X


「監督からいきなり『肋木に足を掛けて…』と言われ、焦りました(笑)」杉本哲太(永井道明)【「いだてん~東京オリムピック噺(ばなし)~」インタビュー】

 日本初の駅伝の開催や後進の指導など、マラソンの普及に向けて精力的に活動する金栗四三(中村勘九郎)。その四三の恩師の一人が、東京高等師範学校で教授を務める永井道明だ。海外視察の経験を持ち、肋木(ろくぼく)を日本に導入するなど、体育の普及に尽力した功労者の一人でありながら、頑固で厳し過ぎる性格が災いし、周囲と衝突することもしばしば。そんな永井を、どこか憎めない人間味あふれる人物として演じているのが杉本哲太。撮影の舞台裏、演技に込めた思いなどを聞いた。

永井道明役の杉本哲太

-第18回で女子の体育教育を巡り、永井は愛弟子の二階堂トクヨ(寺島しのぶ)から「あなたはもう古い!」と一喝されてしまいましたね。

 トクヨさんは永井イズムを受け継いだ人ですから、「孤立していた戦いに、ようやく味方が…」と思っていたのですが…。悲しい展開が待っていました(苦笑)。ただ、演じている寺島しのぶさんとは、これまで何度も共演している仲。「龍馬伝」(10)でも兄妹役でしたし、今回も息はぴったりです。実は永井はトクヨさんにほれていたのでは…?とにおわせる場面もあるのですが、寺島さんのおかげで、厳しい永井の意外な一面がうまく出せたのではないでしょうか。

*入力データ*.

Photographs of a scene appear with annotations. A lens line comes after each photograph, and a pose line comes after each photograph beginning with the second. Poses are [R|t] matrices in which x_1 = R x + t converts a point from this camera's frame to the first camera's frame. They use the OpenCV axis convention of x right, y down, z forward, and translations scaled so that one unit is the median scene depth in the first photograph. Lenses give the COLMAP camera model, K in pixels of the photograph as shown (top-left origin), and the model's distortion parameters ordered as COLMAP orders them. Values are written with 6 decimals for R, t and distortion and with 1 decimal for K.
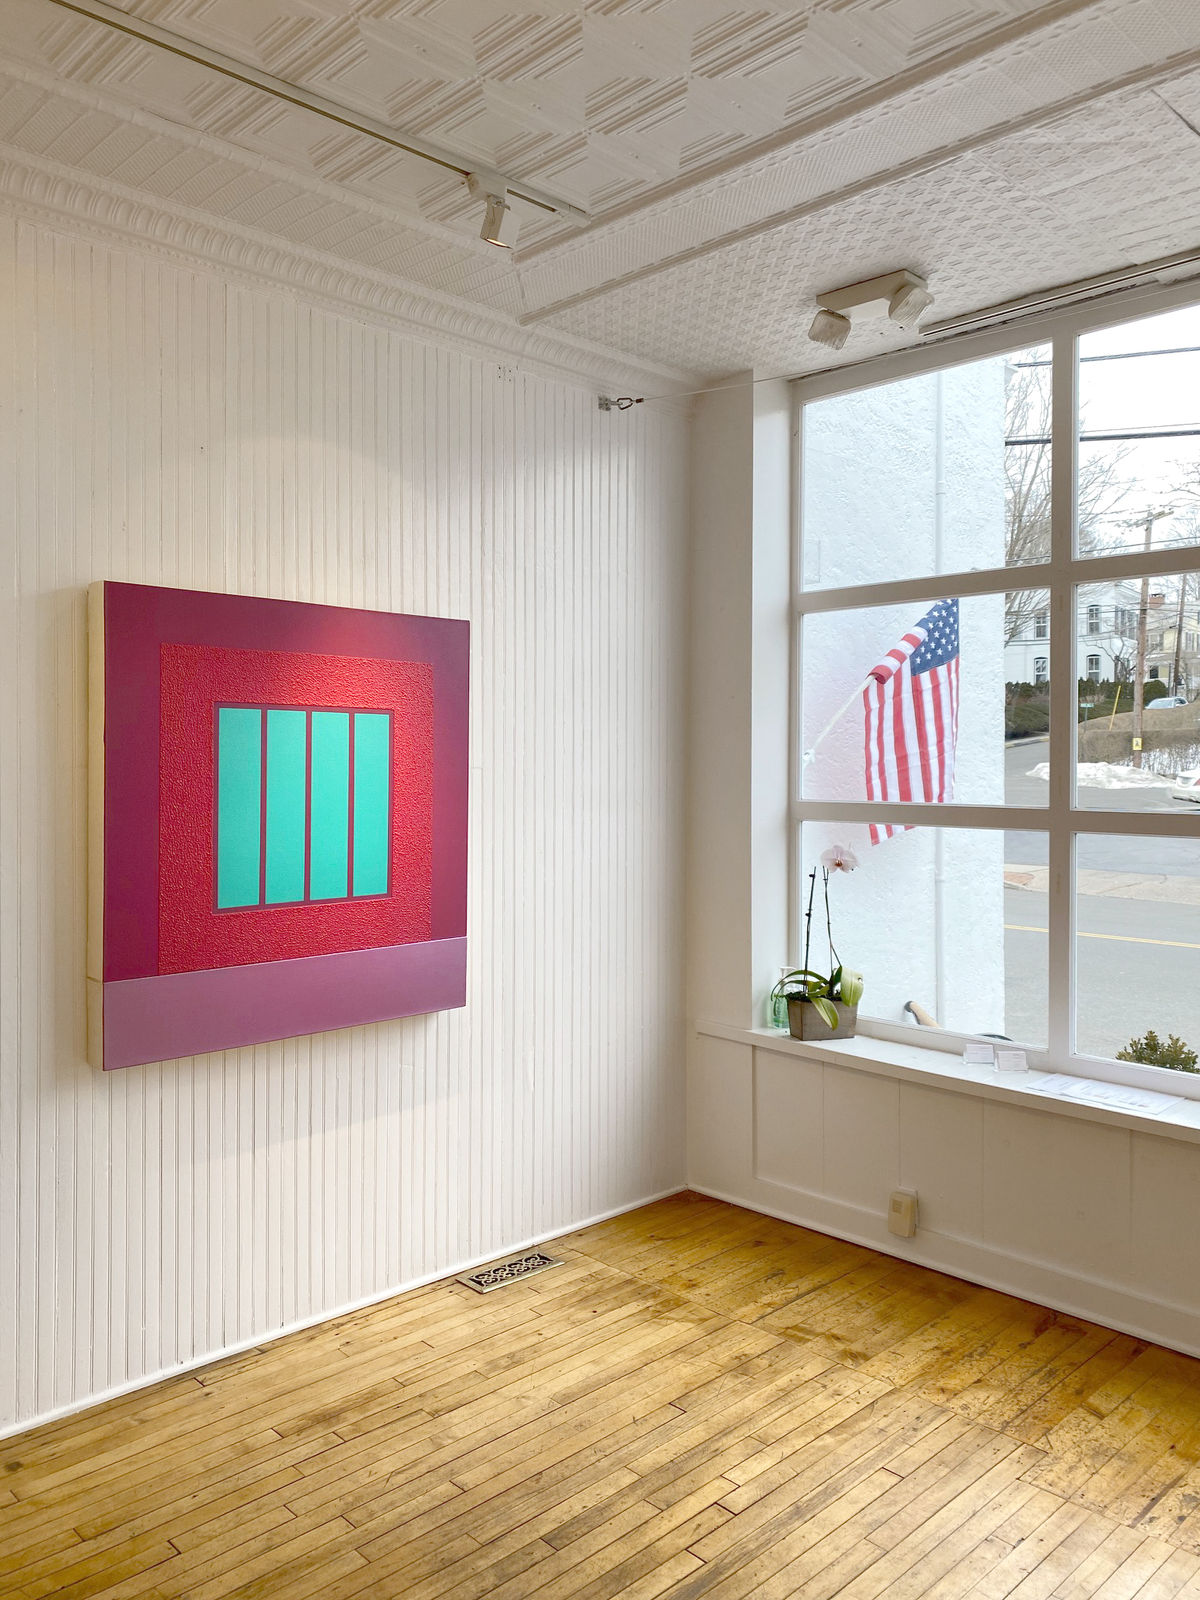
lens RADIAL K [[1155.0, 0, 603.1], [0, 1155.0, 791.4], [0, 0, 1]] dist [0.001634, 0.006169]
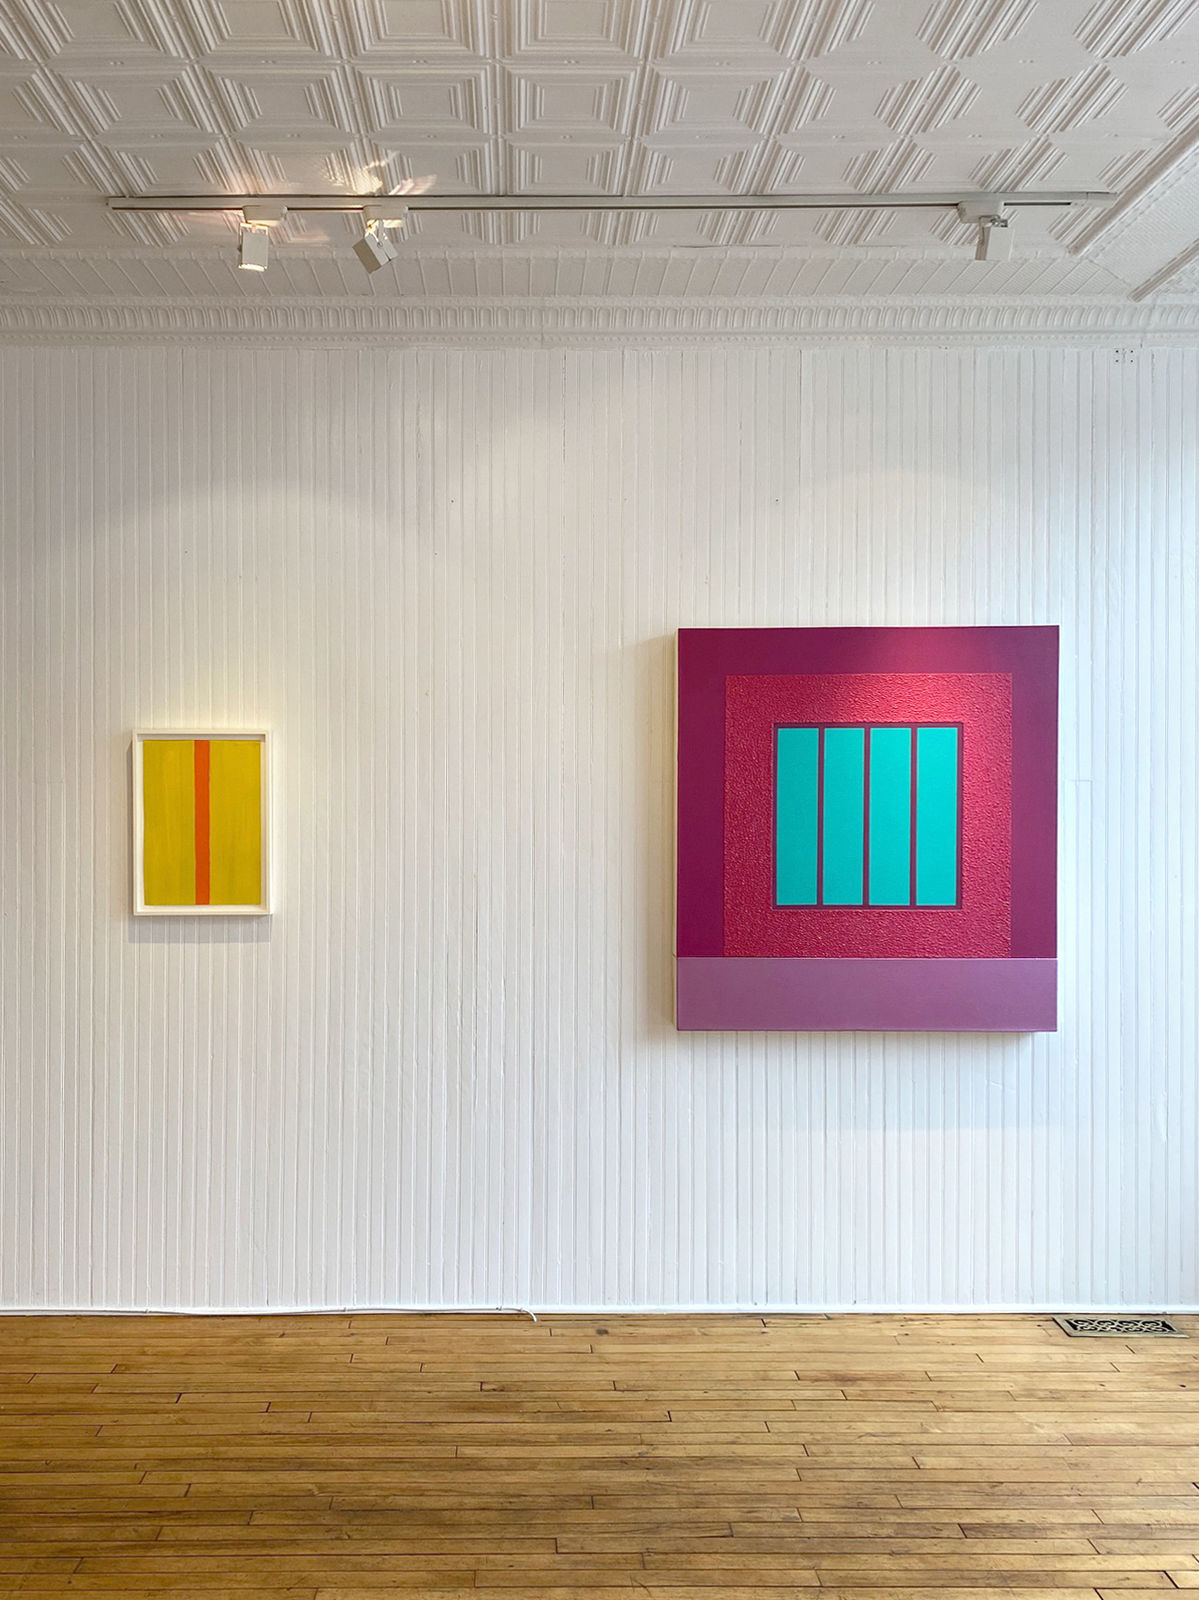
lens RADIAL K [[1250.7, 0, 599.5], [0, 1250.7, 800.0], [0, 0, 1]] dist [0.062226, -0.041560]
pose [[0.768963, 0.000570, -0.639293, 0.332716], [-0.009813, 0.999892, -0.010911, 0.013938], [0.639218, 0.014664, 0.768885, -0.065397]]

*実行する課題*.
杉本哲太へのインタビュー記事を二文で要約せよ。 一覧はこの作業には一切関わらない。

*課題の出力*.
杉本哲太が演じる永井道明は、肋木を日本に導入するなど体育の普及に尽力した東京高等師範学校の教授で金栗四三の恩師の一人だが、頑固で厳し過ぎる性格から周囲と衝突することもしばしばな人物であり、杉本はどこか憎めない人間味あふれる人物として演じている。第18回で愛弟子の二階堂トクヨに「あなたはもう古い!」と一喝された場面について、杉本は味方ができたと思っていたのに悲しい展開だったと語りつつ、何度も共演してきた寺島しのぶのおかげで厳しい永井の意外な一面がうまく出せたのではないかと述べている。